Dec 2010 Marketing Code: Why Agencies Need to Learn Software Development
Marketing Code: Why Agencies Need to Learn Software Development
The world’s fixation with technology isn’t new.
CES is has grown so big people need Segways to get to their keynotes, Intel has posted the highest revenue in it’s 42 year history and according to Gartner worldwide IT spending will be $2.5 trillion in 2011. This is a number which is more than 3 times worldwide advertising spending.
What is new is that after years of curiously watching their IT colleagues wrestle with ERP supply chain systems, marketers are being dragged in.
Amends on a set of rich media ads aren’t covered in e-mail, they are managed through an extranet bug tracker. The campaign planning to redesign a brand site starts with a workshop to agree use cases. Under half way into a six-month project to launch a set of in-store displays we learn a three day delay on approving the concept will shift the launch date three days.
This is the world of systems integration and you only need to consider a few of the activities that make up marketing today to see why we marketers really need to learn software development.
Online Advertising
We know online spend has increased past 10% of worldwide media spend. For some of our clients it is 80%. We also know churning out thousands of basic animated gif banners doesn’t have the impact we need so we start looking to increase relevance by using dynamic banners.
Computers can manage thousands of message combinations and present them based on all kinds of attributes -– if you program them.

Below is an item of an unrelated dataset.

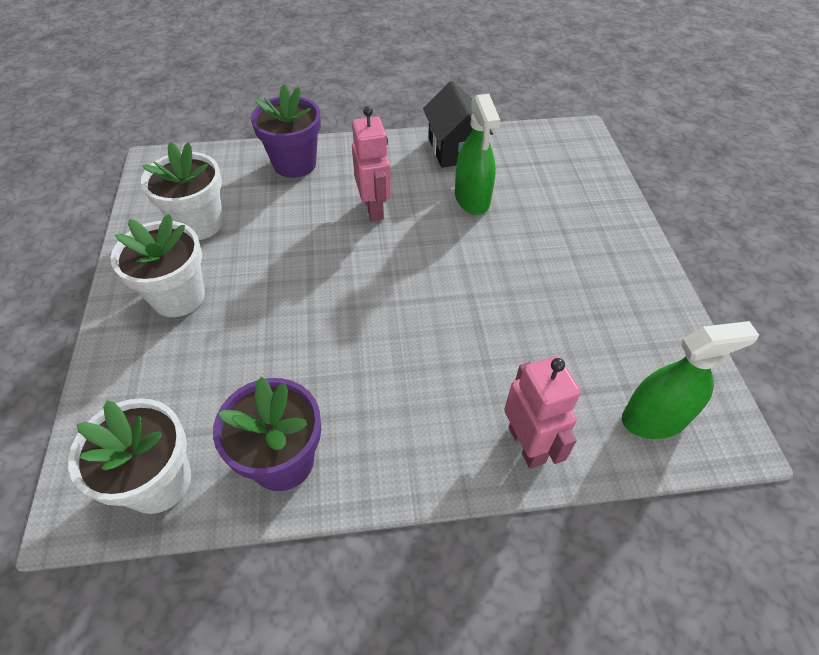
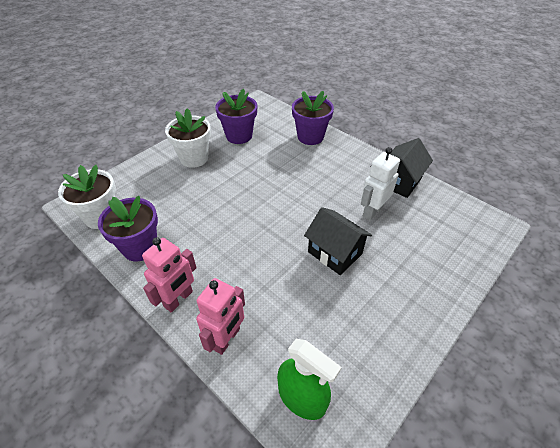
camera: 50 degrees right, 5 degrees down
white flower pot [141,142,223,240] -> purple flower pot [215,89,257,144]
pink robot [352,106,391,222] -> pink robot moved to [142,237,196,313]
green spray bottle [455,94,500,215] -> white robot [361,147,400,221]
none -> black house [304,207,372,275]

When you decide it would be useful to target them based on the recent purchase data in your transaction system? You have a software project.
As Eric Wheeler, former head of OgilvyInteractive in North America and current CEO of 33 Across says, “Agencies need teams that are rooted in technology, data and have a ruthless commitment to increasing return for their clients. This requires great campaigns and custom tools to manage them.”
Brand Sites
We all know that when our customers have a question they go online. Apple has taught us that design and functionality are crucial to building market share and advocacy. The basic brochureware sites originally launched ten years ago didn’t require much application development, but they also didn’t really engage people.
A product selector like Ford’s car configurator can allow customers to spend more then 20 minutes studying your product, and quickly becomes the most important touchpoint in the purchase process.
At times brands let sales teams create their brochures — and it shows. Would you let your network support engineer have a try?
If we want to manage these projects, we need to bring technologists into our teams. We need to understand how great applications are built, how to manage development pipelines based on analytics and perhaps most importantly how systems integrators avoid the software runaways that can cripple a business.
Downloadable Apps
There have been 10 billion applications downloaded from the Apple App Store. Among them are over 6 million downloads of the Zippo Lighter simulator, 4 million of Kraft iFood and 3 million of the Audi A4 Drivers Challenge. All of these applications are driven by marketing objectives.
While the App Store has been a clear success, it is limited to Apple iOS platform. The marketers behind them now need to decide if their apps are going to be ported to Android, Blackberry, Symbian and Palm, while considering what their next release is and how to manage branching their code base.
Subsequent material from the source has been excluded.